И вспомнил речи придворного лекаря
хана Кубилая, христианина, итальянца Айсе: «Если хочешь, чтобы тебе поверили,
никогда не рассказывай всю правду, а только её половину. Потому что жизнь уготовляет
каждому столь невероятные испытания, что ни один сказочник не придумает».
И господин Марко решил жить дальше в нелюбимой Венеции, по завету Айсе. Если и рассказывал что-нибудь диковинное, то с такой лукавой улыбкой, что за ней явно читалось: «каково я над вами подшутил?»
Нет, не радостным было второе
возвращение господина Марко. Сидя в тюрьме и рассказывая Рустичиано о своей
жизни в Китае, он словно вновь в эту жизнь окунулся и сейчас во второй раз как
бы сам себя исторгал, с плотью и кровью, из мира, которым он даже и сам не
знал, как дорожил...
* * *
Итак, господин Марко Поло вновь
вернулся в Венецию из тюремного заключения. Он по-прежнему изумлял своих
сограждан необыкновенными историями обо всём, что видел и пережил в загадочных
восточных странах, а также показывал иногда привезённые издалека сокровища, за
что и был окончательно прозван «Господин Миллион».

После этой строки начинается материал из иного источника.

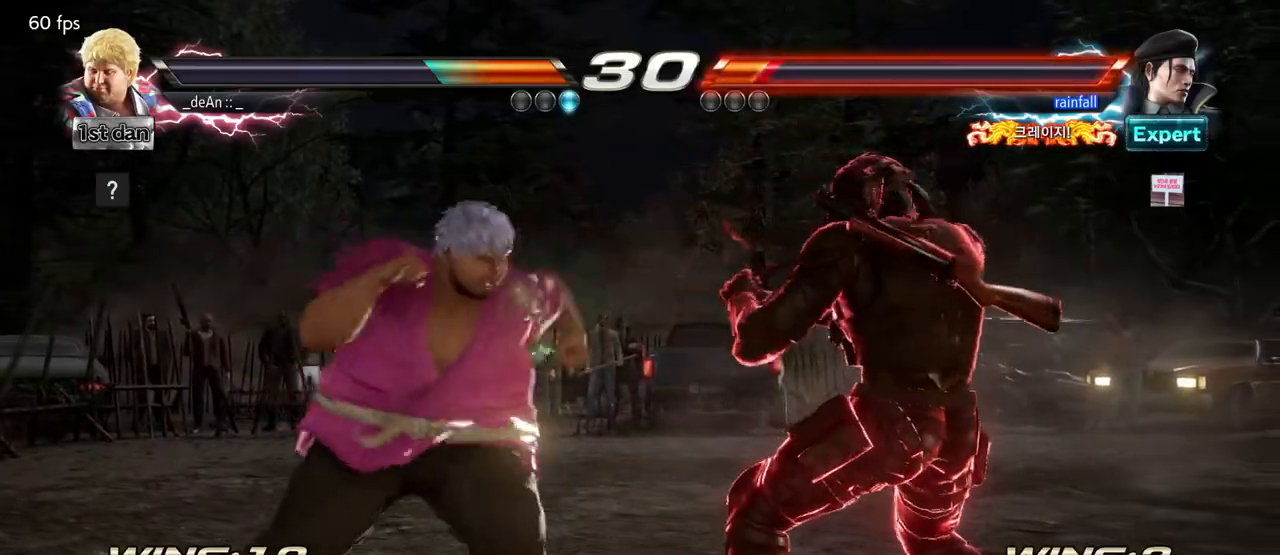
{"buttons": [], "left_stick": "center", "events": [[250, "SQUARE", "down"], [383, "SQUARE", "up"]]}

Но самое драгоценное сокровище, самое
потаённое, никому показать нельзя было, поскольку оно гнездилось в самых
глубоких закоулках сердца Господина Миллиона, и ему ещё только предстояло найти
для него форму и очертания.
Господин Марко Поло задумал написать
книгу, в которой намеревался повествовать, далеко не так скупо и куда
подробнее, всё, что видел и ощущал в неведомых доселе странах, казавшихся совершенно
сказочными добрым венецианцам, чем позволял себе во время весёлых застолий в
своём великолепном доме.
Ему и так мало верили, а если б он
решился пересказать многие происшествия, участником коих был сам, его и вовсе
посчитали бы сумасшедшим. Впрочем – слушок о «болезни головы» господина Марко и
так шелестел по закоулкам Венеции. Хотя по заветам Айсе он «рассказывал только
половину правды»...
Однако его сограждан не столь
изумляли бархатные, парчовые, атласные ткани, привезённые с Востока, украшавшие
его дом, сколь странный слуга, который следовал за господином Марко повсюду,
что называется, по пятам, причём и облик, и имя слуги не могли не вызвать
множества вопросов.
Слуга был довольно ещё молод, лицо
имел белое, волосы русые, чем очень выделялся среди черноволосой венецианской
толпы. О том, что он высок ростом, можно было только догадываться, потому что
ступал как бы на полусогнутых ногах, что сильно уменьшало его рост. И видно
было, что ступать ему нелегко, а, может, даже и больно. Звали слугу Ван-Хо. И
вовсе уж непонятно было, как согласовать его китайское имя с белокурыми
волосами и чуть вздёрнутым носом, какие нередко встречаются у славян. А славян
венецианцы знали не понаслышке – с ними их связывали обширные торговые
операции.
Господин Марко Поло всё больше
мрачнел, хотя дела его процветали и в городе он пользовался полным уважением,
так что угнетала его явно некая тайная печаль или некое бремя, которое он не
знал как скинуть с себя.
На самом деле – мучило его и то, и другое. О печали он расскажет позднее в своей пока ещё ненаписанной книге, а бремя и являла собою сама эта книга, за которую он всё не решался приняться.
Бремя
С самого начала господин Марко к
собственному удивлению ощутил некоторое затруднение, приступив к описанию
событий на итальянском языке. Оказывается, за долгие годы пребывания при дворе
хана Кубилая, в голове у него образовалось диковинное смешение языков самых
разных: монгольского, уйгурского, различных диалектов тюркских языков, включая
и кипчакский, а равно и смешение алфавитов, на которых доводилось вести
переписку по поручению хана с разными народами. Но потом – ничего, итальянский
был всё-таки родней всех прочих языков, а латинский шрифт, – так ему казалось,
– «врос» в саму плоть господина Марко, поскольку он повсюду возил с собою
Катехизис на латинском языке. Но он ошибся. Писать по латыни он не умел, хотя
всячески пытался.
Конечно, более всего не терпелось ему
повествовать о той великой печали, которая тёмным крылом омрачила всю его жизнь
и напоминанием о которой постоянно служил Ван-Хо. Но это было всё равно, что
вновь раскровенить едва зажившую рану и он медлил. Кроме того, та
неописуемо горькая ночь сейчас представлялась ему настолько мало
правдоподобной, что скорее походила на некое игрище актёров, что в праздничные дни
развлекают зевак на площадях Венеции.
А потому сперва нужно было, для
лучшего понимания читателя, описать как бы сцену и декорации, где сыграна была
одна из самых трагических страниц в жизни великого путешественника, который
отсутствовал из дому целых двадцать шесть лет.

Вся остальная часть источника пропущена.